May 14 13:29:13 iblade6 cib[2848]:     info: cib:diff: - <primitive 
id="Security_A" >
May 14 13:29:13 iblade6 cib[2848]:     info: cib:diff: - 
<meta_attributes id="Security_A-meta_attributes" >
May 14 13:29:13 iblade6 cib[2848]:     info: cib:diff: - <nvpair 
id="Security_A-meta_attributes-target-role" name="target-role" 
value="Stopped" __crm_diff_marker__="r
emoved:top" />
May 14 13:29:13 iblade6 cib[2848]:     info: cib:diff: - </meta_attributes>
May 14 13:29:13 iblade6 cib[2848]:     info: cib:diff: - </primitive>
May 14 13:29:13 iblade6 cib[2848]:     info: cib:diff: - <primitive 
id="Security_B" >
May 14 13:29:13 iblade6 cib[2848]:     info: cib:diff: - 
<meta_attributes id="SPBEX_Security_B-meta_attributes" >
May 14 13:29:13 iblade6 cib[2848]:     info: cib:diff: - <nvpair 
id="Security_B-meta_attributes-target-role" name="target-role" 
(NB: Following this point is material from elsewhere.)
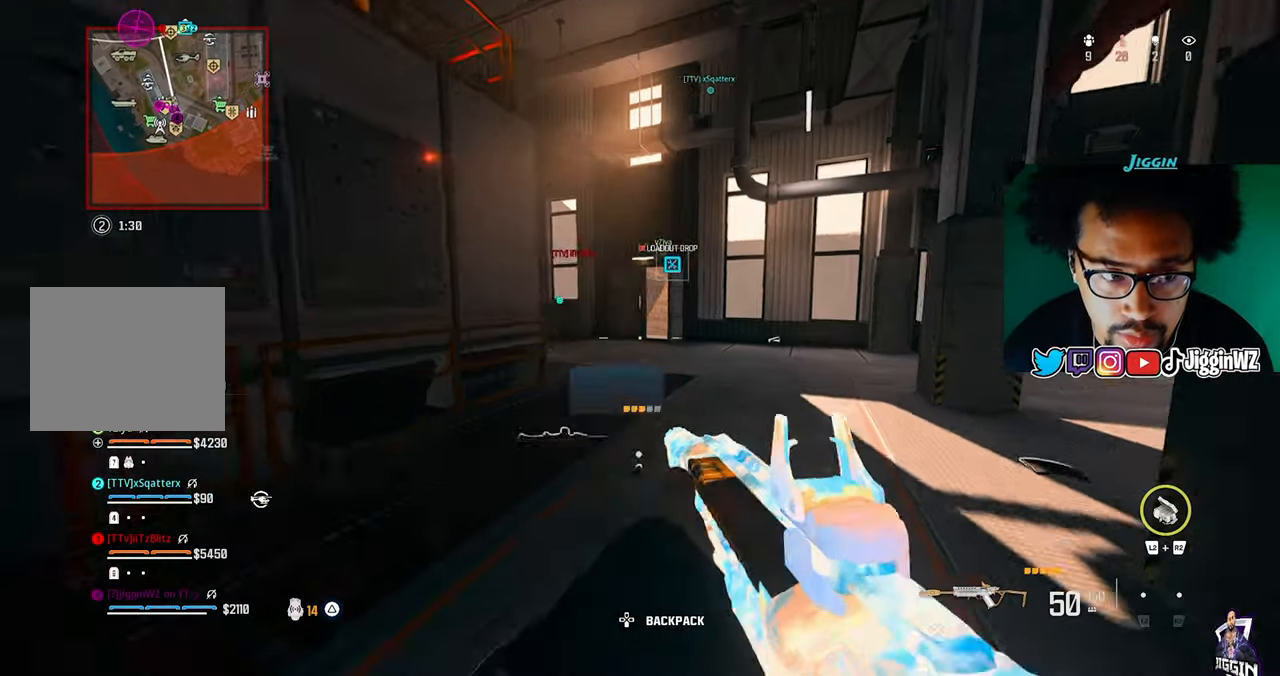
{"buttons": ["R3"], "left_stick": "up-right", "right_stick": "center", "events": [[100, "L3", "up"], [100, "left_stick", "up-right"], [133, "TRIANGLE", "down"], [200, "right_stick", "left"], [233, "TRIANGLE", "up"], [300, "TRIANGLE", "down"], [433, "R3", "down"], [433, "TRIANGLE", "up"], [433, "right_stick", "center"]]}
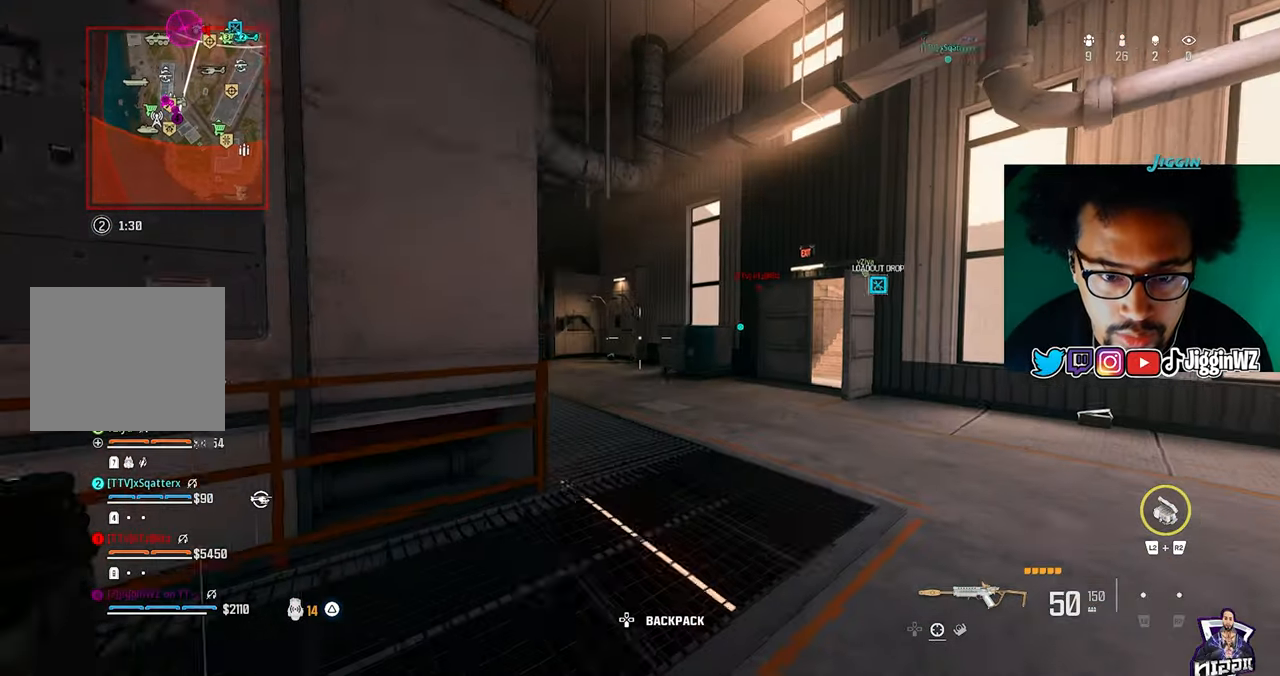
{"buttons": ["L1", "R1"], "left_stick": "up", "right_stick": "center", "events": [[67, "left_stick", "up"], [100, "CROSS", "down"], [100, "R3", "up"], [100, "right_stick", "left"], [267, "CROSS", "up"], [267, "L1", "down"], [267, "right_stick", "center"], [467, "R1", "down"]]}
value="Started" __crm_diff_marker__="removed:top" />
May 14 13:29:13 iblade6 cib[2848]:     info: cib:diff: - </meta_attributes>
May 14 13:29:13 iblade6 cib[2848]:     info: cib:diff: - </primitive>
May 14 13:29:13 iblade6 cib[2848]:     info: cib:diff: - </group>
May 14 13:29:13 iblade6 cib[2848]:     info: cib:diff: - </resources>
May 14 13:29:13 iblade6 cib[2848]:     info: cib:diff: - </configuration>
May 14 13:29:13 iblade6 cib[2848]:     info: cib:diff: - </cib>
May 14 13:29:13 iblade6 cib[2848]:     info: cib:diff: + <cib 
epoch="496" num_updates="1" admin_epoch="0" 
validate-with="pacemaker-1.2" cib-last-written="Mon May 13 18:50:25 
2013" crm_feature_set="3.0.6" update-origin="iblade6.net.rts" 
update-client="cibadmin" have-quorum="1" dc-uuid="2130706433" >
May 14 13:29:13 iblade6 cib[2848]:     info: cib:diff: + <configuration >
May 14 13:29:13 iblade6 cib[2848]:     info: cib:diff: + <resources >
May 14 13:29:13 iblade6 cib[2848]:     info: cib:diff: + <group 
id="FAST_SENDERS" >
May 14 13:29:13 iblade6 cib[2848]:     info: cib:diff: + 
<meta_attributes id="FAST_SENDERS-meta_attributes" 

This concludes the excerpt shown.